Тоян слушал его, улыбаясь неведомо чему. А может, печалясь. Такие у него глаза: не всегда поймешь, что в них.

Зато у Ивашки Згибнева они раскрылись, будто васильки в полдень.

— Над кем стряслось, над тем и сбылось, — радостно шептал он.

Наверно снова пророчил.

Люби-мене

Приснился Даренке Обросиме дивак Потороча, домовой дух, который за печью живет. Каждую ночь, едва погаснет лучина, выбирается он из своего притулка. Сядет посреди хаты и давай потягиваться, носом цвиркать, зевоту на пожильцов нагонять. Сам невиличкий, весь из ушастой головы да сивого оселедця[119], опадающего вниз нескончаемыми витками, да из усов, перепутавшихся с оселедцем. Чтобы разглядеть Поторочу, надо затаиться и ждать, пока не сморгнет он своими совиными глазами. Будто молния пробежит по нему, оставляя во тьме зыбко светящиеся круги. И снова ничего не видно.

Когда Потороча в добром настроении, то и сны навевает добрые, а как занедужит или осердится за какой-нибудь неулад, хорошего от него не жди.

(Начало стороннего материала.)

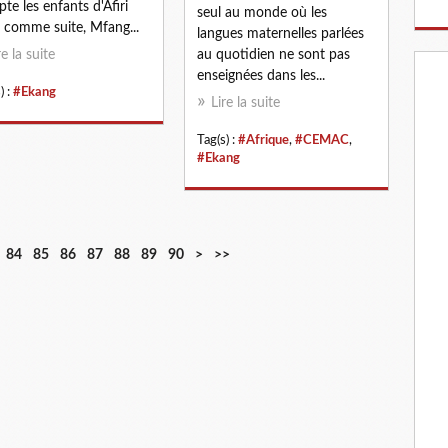
te les enfants d'Afiri
seul au monde où les
 comme suite, Mfang...
langues maternelles parlées
re la suite
au quotidien ne sont pas
enseignées dans les...
) :
#Ekang
Lire la suite
Tag(s) :
#Afrique
,
#CEMAC
,
#Ekang
1
2
84
85
86
87
88
89
90
>
>>
0
0
0
0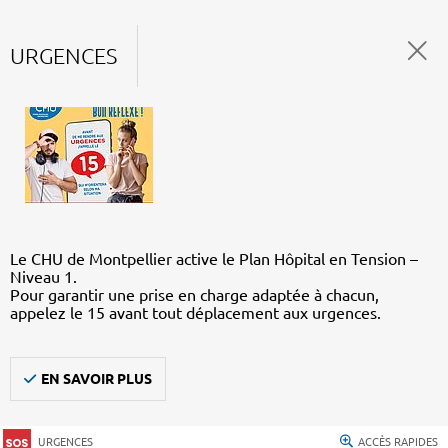
URGENCES
Le CHU de Montpellier active le Plan Hôpital en Tension –
Niveau 1.
Pour garantir une prise en charge adaptée à chacun,
appelez le 15 avant tout déplacement aux urgences.
EN SAVOIR PLUS
URGENCES
ACCÈS RAPIDES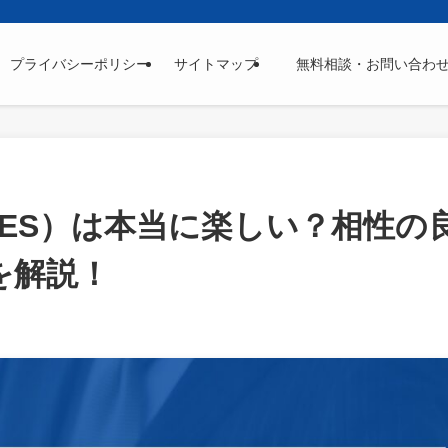
プライバシーポリシー
サイトマップ
無料相談・お問い合わ
ES）は本当に楽しい？相性の
を解説！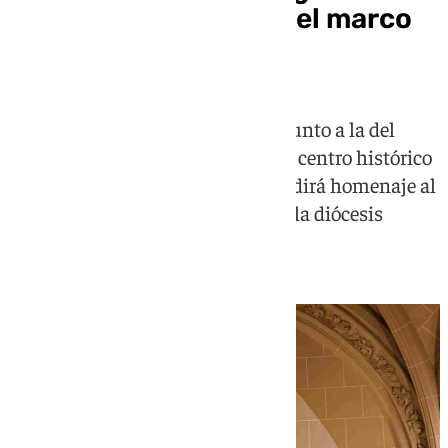
Corazón de Jesús en el marco
del Año Jubilar 2026
La imagen del Sagrado Corazón, junto a la del
beato Tiburcio Arnaiz, recorrerá el centro histórico
de la ciudad en un desfile que rendirá homenaje al
jesuita que impulsó este culto en la diócesis
malagueña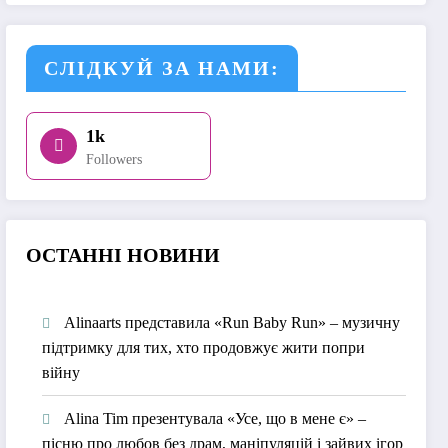
СЛІДКУЙ ЗА НАМИ:
1k
Followers
О
СТАННІ НОВИНИ
Alinaarts представила «Run Baby Run» – музичну
підтримку для тих, хто продовжує жити попри
війну
Alina Tim презентувала «Усе, що в мене є» –
пісню про любов без драм, маніпуляцій і зайвих ігор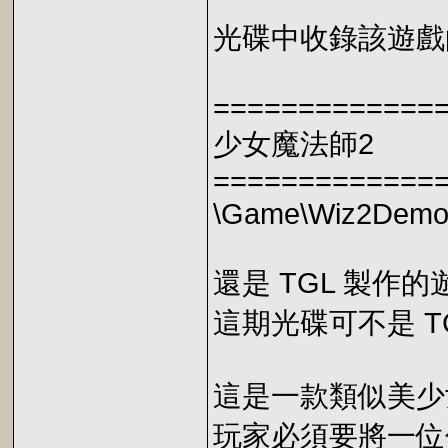
光碟中收錄該遊戲
=============
少女魔法師2
=============
\Game\Wiz2Dem
還是 TGL 製作
這期光碟可不是 T
這是一款類似美少
玩家必須要將一位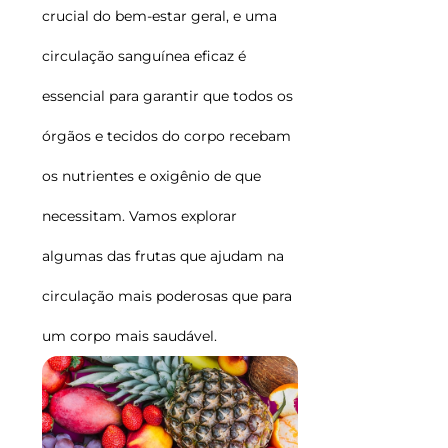
crucial do bem-estar geral, e uma
circulação sanguínea eficaz é
essencial para garantir que todos os
órgãos e tecidos do corpo recebam
os nutrientes e oxigênio de que
necessitam. Vamos explorar
algumas das frutas que ajudam na
circulação mais poderosas que para
um corpo mais saudável.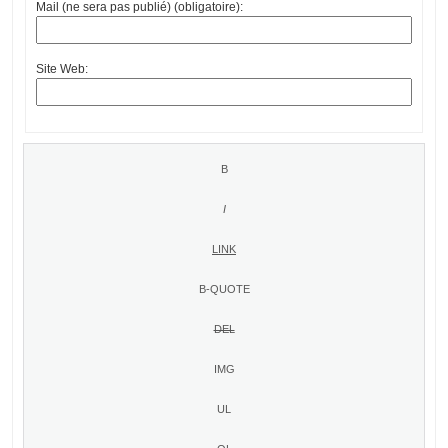
Mail (ne sera pas publié) (obligatoire):
Site Web: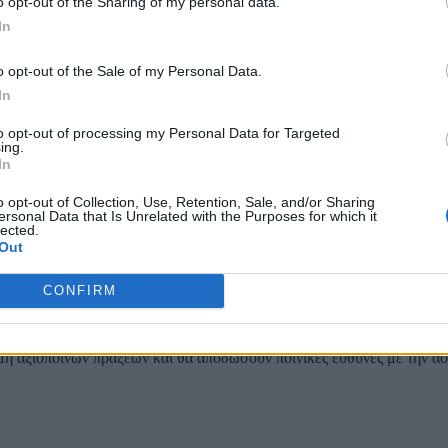
o opt-out of the Sharing of my personal data.
In
o opt-out of the Sale of my Personal Data.
In
to opt-out of processing my Personal Data for Targeted
ing.
In
ια την διάπραξη αδικημάτων που, κατά περίπτωση, αφορούν
ηθική αυτ
o opt-out of Collection, Use, Retention, Sale, and/or Sharing
ersonal Data that Is Unrelated with the Purposes for which it
πλημμελήματος.
Δύο εκ των πολιτικών προσώπων, οι
Κώστας Αχ.Κα
lected.
α κακουργηματικές πράξεις,
χαρακτήρας που αποδίδεται καθώς τα 
Out
ευρώ.
μενους, η διαδικασία των εξηγήσεων πιθανότατα θα χρειαστεί μερικέ
CONFIRM
τήσουν τα υπομνήματα που θα παραδώσουν οι ελεγχόμενοι και τα αντι
 μη αξιόποινων πράξεων και θα αποδώσουν ποινικές ευθύνες με την ά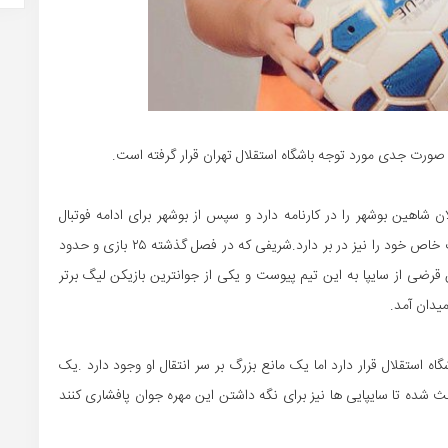
ن شاهین بوشهر را در کارنامه دارد و سپس از بوشهر برای ادامه فوتبال
خارج شد،حالا در آستانه یک اتفاق بزرگ قرار دارد که مشکلات خاص خود را نیز در بر دارد.شریفی که در فصل گذشته ۲۵ بازی و حدود
یکن قرضی از سایپا به این تیم پیوست و یکی از جوانترین بازیکن لیگ برتر
میدان آمد.
استقلال قرار دارد اما یک مانع بزرگ بر سر انتقال او وجود دارد .یک
ث شده تا سایپایی ها نیز برای نگه داشتن این مهره جوان پافشاری کنند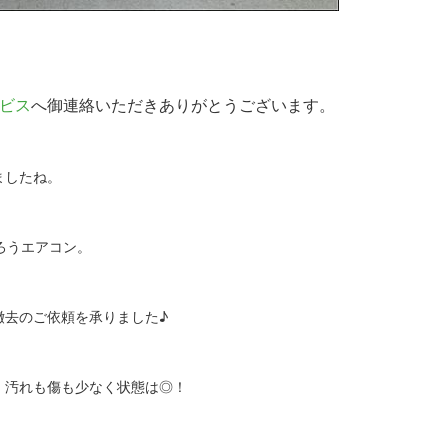
ービス
へ御連絡いただきありがとうございます。
ましたね。
ろうエアコン。
撤去のご依頼を承りました♪
、汚れも傷も少なく状態は◎！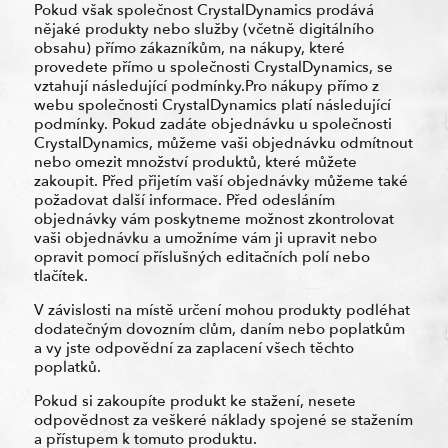
Pokud však společnost CrystalDynamics prodává
nějaké produkty nebo služby (včetně digitálního
obsahu) přímo zákazníkům, na nákupy, které
provedete přímo u společnosti CrystalDynamics, se
vztahují následující podmínky.Pro nákupy přímo z
webu společnosti CrystalDynamics platí následující
podmínky. Pokud zadáte objednávku u společnosti
CrystalDynamics, můžeme vaši objednávku odmítnout
nebo omezit množství produktů, které můžete
zakoupit. Před přijetím vaší objednávky můžeme také
požadovat další informace. Před odesláním
objednávky vám poskytneme možnost zkontrolovat
vaši objednávku a umožníme vám ji upravit nebo
opravit pomocí příslušných editačních polí nebo
tlačítek.
V závislosti na místě určení mohou produkty podléhat
dodatečným dovozním clům, daním nebo poplatkům
a vy jste odpovědní za zaplacení všech těchto
poplatků.
Pokud si zakoupíte produkt ke stažení, nesete
odpovědnost za veškeré náklady spojené se stažením
a přístupem k tomuto produktu.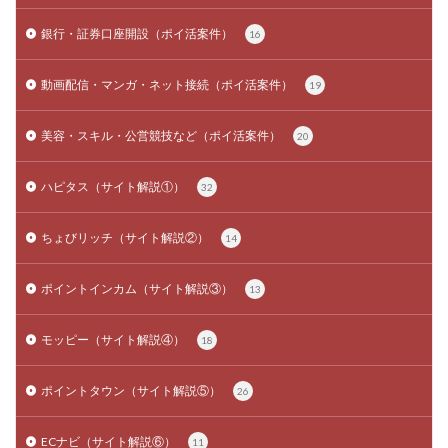
銀行・証券口座開設（ポイ活案件）
16
動画配信・マンガ・ネット接続（ポイ活案件）
19
美容・スキル・公営競技など（ポイ活案件）
20
ハピタス（サイト解説①）
32
ちょびリッチ（サイト解説②）
14
ポイントインカム（サイト解説③）
13
モッピー（サイト解説④）
18
ポイントタウン（サイト解説⑤）
26
ECナビ（サイト解説⑥）
11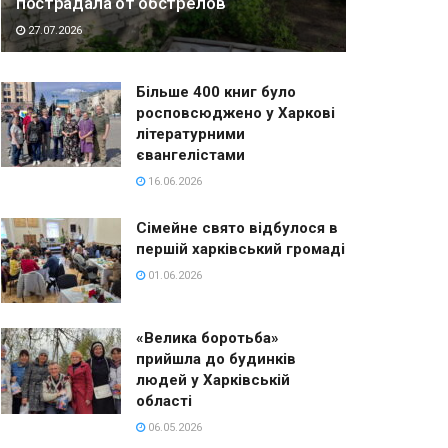
пострадала от обстрелов
27.07.2026
Більше 400 книг було
росповсюджено у Харкові
літературними
євангелістами
16.06.2026
Сімейне свято відбулося в
першій харківський громаді
01.06.2026
«Велика боротьба»
прийшла до будинків
людей у Харківській
області
06.05.2026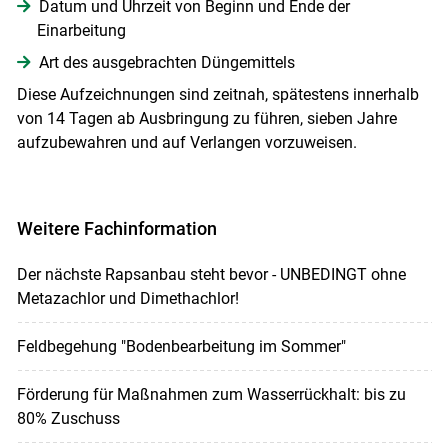
Datum und Uhrzeit von Beginn und Ende der
Einarbeitung
Art des ausgebrachten Düngemittels
Diese Aufzeichnungen sind zeitnah, spätestens innerhalb
von 14 Tagen ab Ausbringung zu führen, sieben Jahre
aufzubewahren und auf Verlangen vorzuweisen.
Weitere Fachinformation
Der nächste Rapsanbau steht bevor - UNBEDINGT ohne
Metazachlor und Dimethachlor!
Feldbegehung "Bodenbearbeitung im Sommer"
Förderung für Maßnahmen zum Wasserrückhalt: bis zu
80% Zuschuss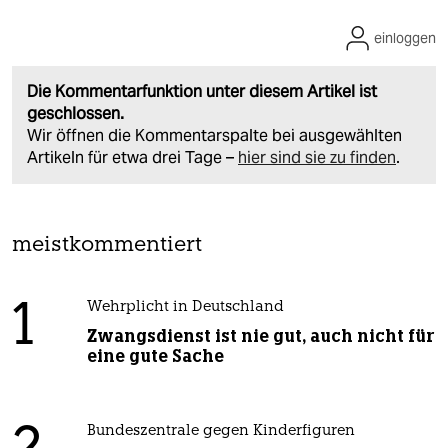
einloggen
Die Kommentarfunktion unter diesem Artikel ist
geschlossen.
Wir öffnen die Kommentarspalte bei ausgewählten
Artikeln für etwa drei Tage –
hier sind sie zu finden
.
meistkommentiert
1
Wehrplicht in Deutschland
Zwangsdienst ist nie gut, auch nicht für
eine gute Sache
Bundeszentrale gegen Kinderfiguren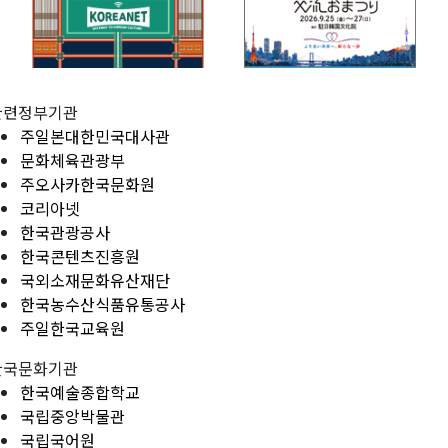
관련정부기관
주일본대한민국대사관
문화체육관광부
주오사카한국문화원
코리아넷
한국관광공사
한국콘텐츠진흥원
국외소재문화유산재단
한국농수산식품유통공사
주일한국교육원
한국문화기관
한국예술종합학교
국립중앙박물관
국립국어원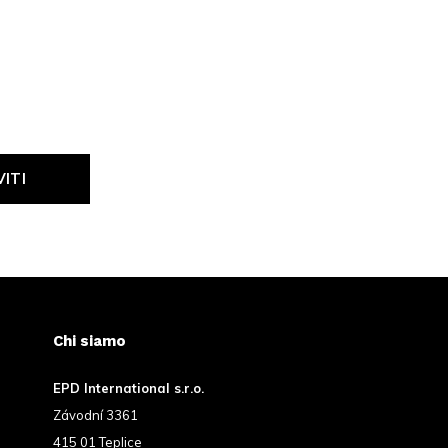
VITI
Chi siamo
EPD International s.r.o.
Závodní 3361
415 01 Teplice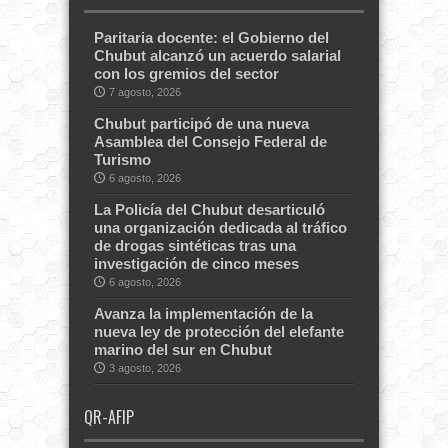
Paritaria docente: el Gobierno del
Chubut alcanzó un acuerdo salarial
con los gremios del sector
7 agosto, 2026
Chubut participó de una nueva
Asamblea del Consejo Federal de
Turismo
6 agosto, 2026
La Policía del Chubut desarticuló
una organización dedicada al tráfico
de drogas sintéticas tras una
investigación de cinco meses
6 agosto, 2026
Avanza la implementación de la
nueva ley de protección del elefante
marino del sur en Chubut
3 agosto, 2026
QR-AFIP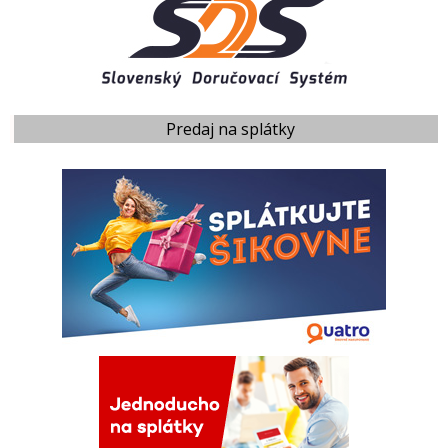
Predaj na splátky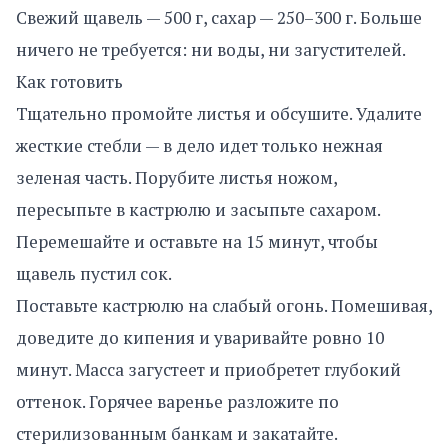
Свежий щавель — 500 г, сахар — 250–300 г. Больше
ничего не требуется: ни воды, ни загустителей.
Как готовить
Тщательно промойте листья и обсушите. Удалите
жесткие стебли — в дело идет только нежная
зеленая часть. Порубите листья ножом,
пересыпьте в кастрюлю и засыпьте сахаром.
Перемешайте и оставьте на 15 минут, чтобы
щавель пустил сок.
Поставьте кастрюлю на слабый огонь. Помешивая,
доведите до кипения и уваривайте ровно 10
минут. Масса загустеет и приобретет глубокий
оттенок. Горячее варенье разложите по
стерилизованным банкам и закатайте.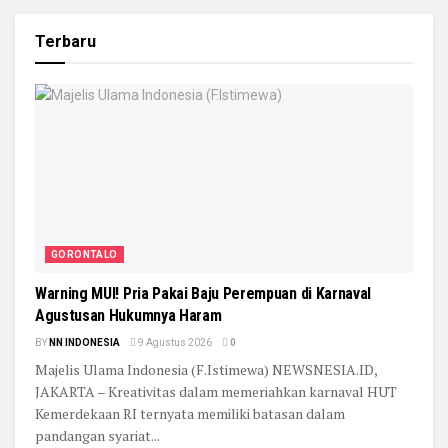
Terbaru
GORONTALO
Warning MUI! Pria Pakai Baju Perempuan di Karnaval
Agustusan Hukumnya Haram
BY
NN INDONESIA
9 Agustus 2026
0
Majelis Ulama Indonesia (F.Istimewa) NEWSNESIA.ID,
JAKARTA – Kreativitas dalam memeriahkan karnaval HUT
Kemerdekaan RI ternyata memiliki batasan dalam
pandangan syariat...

Скрючит, придавит, в пот бросит, або до самого утра станет дивачить — разбросает вокруг золу, опрокинет посуду, будет толкаться на общем припечке чужими плечами, а то вдруг забегает от стены к стене, похрюкивая и топоча в глинобитный пол костяными ратицами. Да мало ли у него в запасе шкод всяких? Так разойдется, что хата ходором ходит.